I’m a fairly experienced Stan user, but I’ve come across a new issue that I haven’t seen before or found documented elsewhere, and I am looking for some troubleshooting insights. Specifically, the acceptance probability after warmup falls from moderate to close to zero, soon after the start of sampling.

I’m running a variant of a dynamic LDA model (which I know is difficult for NUTS due to the multimodal posterior). I’ve built the model up bit by bit, and have found Stan does a good job of estimating nested submodels. However, in my final specification (which includes one additional dynamic component), I find that the post-warmup acceptance probability quickly falls to zero.

I’m running this using cmdstan-2.18. Checking the output, there are several things of note:

The acceptance probability approaches zero within 50 iterations of post-warmup sampling, but there are no divergences or anything else. Moreover, Stan doesn’t return any messages after sampling. (I’m not sure if I should expect such messages using cmdstan? I typically use rstan)

The first few draws after warm-up have an acceptance probability below the target (~0.6 instead of the target 0.95)

The sampler hits the maximum treedepth (10).

Even though the acceptance probability collapses to zero, if you look at the point estimates where it gets stuck, they are similar to the point estimates from the submodels (for the parameters that are the same). On the submodels, there was no such acceptance rate problem.

This is a fairly complex model that takes a while to run, which makes it a bit difficult to troubleshoot via experimentation, which would be my normal approach. I’m thus wondering if these sampler pathologies are representative of any specific issue. Has anyone encountered something similar? Is this problem typical of…

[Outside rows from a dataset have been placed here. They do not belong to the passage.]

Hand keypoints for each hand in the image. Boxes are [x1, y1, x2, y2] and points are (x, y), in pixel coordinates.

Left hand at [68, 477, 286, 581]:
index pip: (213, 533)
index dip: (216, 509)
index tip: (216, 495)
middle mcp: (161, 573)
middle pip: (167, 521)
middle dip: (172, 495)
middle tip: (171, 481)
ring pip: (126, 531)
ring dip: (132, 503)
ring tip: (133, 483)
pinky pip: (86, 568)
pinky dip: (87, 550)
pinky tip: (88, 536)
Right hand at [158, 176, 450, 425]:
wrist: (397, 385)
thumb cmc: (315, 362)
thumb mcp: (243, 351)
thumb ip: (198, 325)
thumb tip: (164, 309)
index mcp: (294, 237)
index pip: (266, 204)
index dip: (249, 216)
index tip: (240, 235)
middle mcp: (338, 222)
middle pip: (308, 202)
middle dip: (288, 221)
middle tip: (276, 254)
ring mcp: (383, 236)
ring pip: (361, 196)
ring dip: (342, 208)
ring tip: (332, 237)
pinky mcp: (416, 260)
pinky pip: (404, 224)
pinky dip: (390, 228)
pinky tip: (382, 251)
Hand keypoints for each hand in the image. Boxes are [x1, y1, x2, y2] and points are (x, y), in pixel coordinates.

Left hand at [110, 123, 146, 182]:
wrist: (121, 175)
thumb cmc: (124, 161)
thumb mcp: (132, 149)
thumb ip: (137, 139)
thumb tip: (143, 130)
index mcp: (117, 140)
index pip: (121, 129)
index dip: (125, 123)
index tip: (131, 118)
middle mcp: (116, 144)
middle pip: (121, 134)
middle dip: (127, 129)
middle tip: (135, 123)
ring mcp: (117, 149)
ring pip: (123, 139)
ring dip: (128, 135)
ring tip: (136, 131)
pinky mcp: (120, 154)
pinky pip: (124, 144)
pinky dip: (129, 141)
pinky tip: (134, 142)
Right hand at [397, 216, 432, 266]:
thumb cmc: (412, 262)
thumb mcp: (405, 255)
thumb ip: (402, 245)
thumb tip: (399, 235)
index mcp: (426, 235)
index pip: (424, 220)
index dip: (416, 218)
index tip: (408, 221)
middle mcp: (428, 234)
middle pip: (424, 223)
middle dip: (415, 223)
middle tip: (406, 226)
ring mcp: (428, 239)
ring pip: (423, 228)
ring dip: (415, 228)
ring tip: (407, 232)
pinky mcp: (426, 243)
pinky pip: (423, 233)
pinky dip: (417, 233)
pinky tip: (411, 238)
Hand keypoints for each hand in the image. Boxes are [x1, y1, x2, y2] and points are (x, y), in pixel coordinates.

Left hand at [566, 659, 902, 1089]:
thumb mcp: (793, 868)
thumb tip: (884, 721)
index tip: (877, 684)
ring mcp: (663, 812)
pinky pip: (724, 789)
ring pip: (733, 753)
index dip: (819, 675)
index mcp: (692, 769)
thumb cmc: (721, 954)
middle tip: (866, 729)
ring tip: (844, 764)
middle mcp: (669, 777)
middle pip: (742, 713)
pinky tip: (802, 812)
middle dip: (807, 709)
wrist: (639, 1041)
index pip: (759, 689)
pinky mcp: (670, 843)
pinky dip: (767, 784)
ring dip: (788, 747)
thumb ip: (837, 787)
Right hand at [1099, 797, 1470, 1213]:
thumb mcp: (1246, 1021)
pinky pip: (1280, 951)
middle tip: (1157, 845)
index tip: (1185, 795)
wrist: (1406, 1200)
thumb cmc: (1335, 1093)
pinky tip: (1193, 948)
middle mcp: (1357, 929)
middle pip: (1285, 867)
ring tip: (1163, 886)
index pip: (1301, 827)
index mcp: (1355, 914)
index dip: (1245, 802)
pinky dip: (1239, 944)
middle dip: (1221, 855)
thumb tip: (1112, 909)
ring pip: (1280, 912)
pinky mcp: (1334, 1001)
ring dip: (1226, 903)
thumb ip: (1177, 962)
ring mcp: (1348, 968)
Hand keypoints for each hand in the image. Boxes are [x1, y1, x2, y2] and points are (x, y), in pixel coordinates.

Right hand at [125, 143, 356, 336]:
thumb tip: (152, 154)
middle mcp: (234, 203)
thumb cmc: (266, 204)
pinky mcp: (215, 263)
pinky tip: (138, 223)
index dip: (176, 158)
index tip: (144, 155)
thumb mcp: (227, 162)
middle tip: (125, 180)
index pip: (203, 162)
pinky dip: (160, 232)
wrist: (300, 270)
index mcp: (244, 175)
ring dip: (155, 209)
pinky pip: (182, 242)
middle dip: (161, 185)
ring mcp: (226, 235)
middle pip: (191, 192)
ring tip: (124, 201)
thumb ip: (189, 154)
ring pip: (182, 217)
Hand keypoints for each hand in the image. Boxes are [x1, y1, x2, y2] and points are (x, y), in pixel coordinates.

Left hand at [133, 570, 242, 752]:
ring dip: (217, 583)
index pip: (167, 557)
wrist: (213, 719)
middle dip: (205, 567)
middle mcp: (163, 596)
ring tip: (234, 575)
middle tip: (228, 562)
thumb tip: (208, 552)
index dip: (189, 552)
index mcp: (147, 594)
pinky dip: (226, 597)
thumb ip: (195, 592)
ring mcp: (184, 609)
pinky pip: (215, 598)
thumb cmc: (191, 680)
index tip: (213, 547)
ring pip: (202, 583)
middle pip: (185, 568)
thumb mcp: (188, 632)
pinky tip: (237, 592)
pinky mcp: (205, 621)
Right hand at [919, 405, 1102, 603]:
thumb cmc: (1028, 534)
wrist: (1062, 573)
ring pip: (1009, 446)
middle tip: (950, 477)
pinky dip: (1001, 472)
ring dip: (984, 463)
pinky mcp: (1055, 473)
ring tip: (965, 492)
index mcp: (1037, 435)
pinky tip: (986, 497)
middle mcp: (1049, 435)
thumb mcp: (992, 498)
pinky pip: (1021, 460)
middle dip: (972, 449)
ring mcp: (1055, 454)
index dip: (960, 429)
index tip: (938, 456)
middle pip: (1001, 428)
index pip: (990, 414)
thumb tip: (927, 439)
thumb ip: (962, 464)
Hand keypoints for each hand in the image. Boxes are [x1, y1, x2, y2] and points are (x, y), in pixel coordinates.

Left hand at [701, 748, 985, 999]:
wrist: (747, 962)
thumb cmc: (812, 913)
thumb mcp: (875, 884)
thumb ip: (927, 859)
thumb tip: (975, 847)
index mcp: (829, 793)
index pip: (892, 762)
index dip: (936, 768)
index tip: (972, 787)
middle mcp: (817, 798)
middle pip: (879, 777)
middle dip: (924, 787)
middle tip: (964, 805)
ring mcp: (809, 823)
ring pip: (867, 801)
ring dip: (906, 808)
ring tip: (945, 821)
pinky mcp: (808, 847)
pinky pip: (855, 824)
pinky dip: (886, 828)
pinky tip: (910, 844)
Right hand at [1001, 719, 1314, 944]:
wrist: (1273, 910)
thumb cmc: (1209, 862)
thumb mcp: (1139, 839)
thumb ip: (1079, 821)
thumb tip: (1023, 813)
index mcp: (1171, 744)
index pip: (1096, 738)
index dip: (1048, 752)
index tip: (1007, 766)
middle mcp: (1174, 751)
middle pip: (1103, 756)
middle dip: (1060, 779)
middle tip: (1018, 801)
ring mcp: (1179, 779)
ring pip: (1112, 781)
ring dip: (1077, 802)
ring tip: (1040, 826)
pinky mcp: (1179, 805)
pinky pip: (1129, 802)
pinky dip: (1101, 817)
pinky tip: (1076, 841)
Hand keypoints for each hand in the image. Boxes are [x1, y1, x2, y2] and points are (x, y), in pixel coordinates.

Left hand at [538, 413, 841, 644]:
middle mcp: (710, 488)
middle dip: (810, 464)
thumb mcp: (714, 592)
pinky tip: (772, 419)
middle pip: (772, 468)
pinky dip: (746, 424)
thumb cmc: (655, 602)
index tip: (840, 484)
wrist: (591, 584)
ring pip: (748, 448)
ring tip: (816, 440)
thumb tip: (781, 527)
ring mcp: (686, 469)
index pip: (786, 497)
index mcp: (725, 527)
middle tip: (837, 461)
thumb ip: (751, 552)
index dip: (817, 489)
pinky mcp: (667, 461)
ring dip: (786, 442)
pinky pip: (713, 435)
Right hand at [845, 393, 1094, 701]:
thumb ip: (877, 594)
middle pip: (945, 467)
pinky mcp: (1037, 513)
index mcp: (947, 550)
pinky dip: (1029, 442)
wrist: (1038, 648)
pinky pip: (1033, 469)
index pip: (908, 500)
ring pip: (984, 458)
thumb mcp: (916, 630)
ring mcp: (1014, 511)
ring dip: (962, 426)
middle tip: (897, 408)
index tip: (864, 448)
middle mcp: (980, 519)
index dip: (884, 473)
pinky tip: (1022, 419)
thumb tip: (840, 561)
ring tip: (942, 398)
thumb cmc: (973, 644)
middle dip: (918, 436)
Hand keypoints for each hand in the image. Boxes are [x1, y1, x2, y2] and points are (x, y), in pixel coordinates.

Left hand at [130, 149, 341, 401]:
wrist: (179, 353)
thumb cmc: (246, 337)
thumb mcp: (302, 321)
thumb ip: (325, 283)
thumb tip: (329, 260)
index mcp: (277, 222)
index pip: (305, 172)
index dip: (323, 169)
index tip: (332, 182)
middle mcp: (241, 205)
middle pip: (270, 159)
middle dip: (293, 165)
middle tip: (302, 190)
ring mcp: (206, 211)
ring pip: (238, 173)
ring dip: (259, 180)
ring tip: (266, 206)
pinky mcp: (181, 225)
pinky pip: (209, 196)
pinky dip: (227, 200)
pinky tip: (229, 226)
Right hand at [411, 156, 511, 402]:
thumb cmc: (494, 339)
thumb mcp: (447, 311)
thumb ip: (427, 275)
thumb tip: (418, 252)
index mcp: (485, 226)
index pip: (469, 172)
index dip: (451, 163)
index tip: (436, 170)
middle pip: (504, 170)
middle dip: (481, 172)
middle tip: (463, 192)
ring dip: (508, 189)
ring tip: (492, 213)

the warm-up hasn’t worked and needs longer for adaptation (since the model takes a while to run and I’m still experimenting with the specification, I’ve only been running short chains)?

If you never hit the maximum treedepth, then it is not too low. If not (1), then I would guess (3): the ultimate model you are estimating is not amenable to MCMC.

The model does hit the maximum treedepth, and I’m running a version where that’s increased. But it takes a while to run, so I’m trying to understand the potential drivers of the problem in the meantime, as I’m not sure that could be the central problem. My understanding is that maximum treedepth is just a matter of efficiency: could hitting the max treedepth alone be responsible for collapsing acceptance rate after warmup?

I know the model is not ideally suited for NUTS, but the nested submodels have worked fine, and I haven’t introduced a discontinuity in the parameter space. Is there another aspect of the model that would make it not amenable to NUTS, that may result in the collapsing acceptance stat?

Hitting the maximum treedepth is not as big a problem as divergences. If you only hit the maximum treedepth a few times, then it is likely not worth the time to re-run a long model. But if you hit the maximum treedepth often, that is a sign that it cannot get to some part of the parameter space from some other part of the parameter space in one transition, which is not very efficient. My guess is that it is not that relevant to the problem of the acceptance probability approaching zero.

The average acceptance probability falling to zero indicates that the numerical integrator within HMC is strongly deviating away from the energy level set that it’s meant to explore. This is typically caused by strong curvature, where the gradients rapidly oscillate across large magnitudes.

When the average acceptance probability falls to zero the adaptation compensates by dropping the step size to smaller values to increase the accuracy of the numerical integrator. Smaller step sizes require many more steps to explore the same neighborhood of parameter space, which is why you are saturating the maximum treedepth and getting inefficient exploration.

The fact that the average acceptance probability decays implies that either adaptation was terminated prematurely or that the curvature in your posterior is strongly varying. In the latter case the sampler would move from a well-behaved region to a poorly-behaved region and start falling apart.

This often happens when the target model is not strongly identified and part of the weakly-identitified submanifold features strong curvature, but it could be any number of pathologies.

This is very helpful, thank you. I’ll think more about this. I suspect I’ve been prematurely terminating the adaption. I had also incorporated some identifying restrictions in the model (fixing some parameters to zero), which I initially thought were necessary. Now, I’m not so convinced, and I’m wondering if those same assumptions may actually be leading to the strong curvature you mention, although I’m not sure I have a great grasp of what strong curvature means in practice. In any case, this is a good starting point for me to structure my thinking.

We usually look at the second-order approximation of the curvature, namely the matrix H(\theta) = \nabla_{\!\theta} \,\, \nabla_{\!\theta} \log p(\theta \mid y) of second derivatives of the log posterior density, which is where Stan’s sampling. If that varies a lot for different \theta, as it does in Neal’s funnel example (covered in the Stan users’ guide), where there is very high curvature in the neck, and very low curvature in the body. There can also be trouble when the condition of H(\theta) (ratio of largest to smallest Eigenvalue) gets high. This also happens in the funnel, which is axis aligned—the vertical dimension is basically just normal, whereas the horizontal dimension gets arbitrarily badly conditioned down in the neck.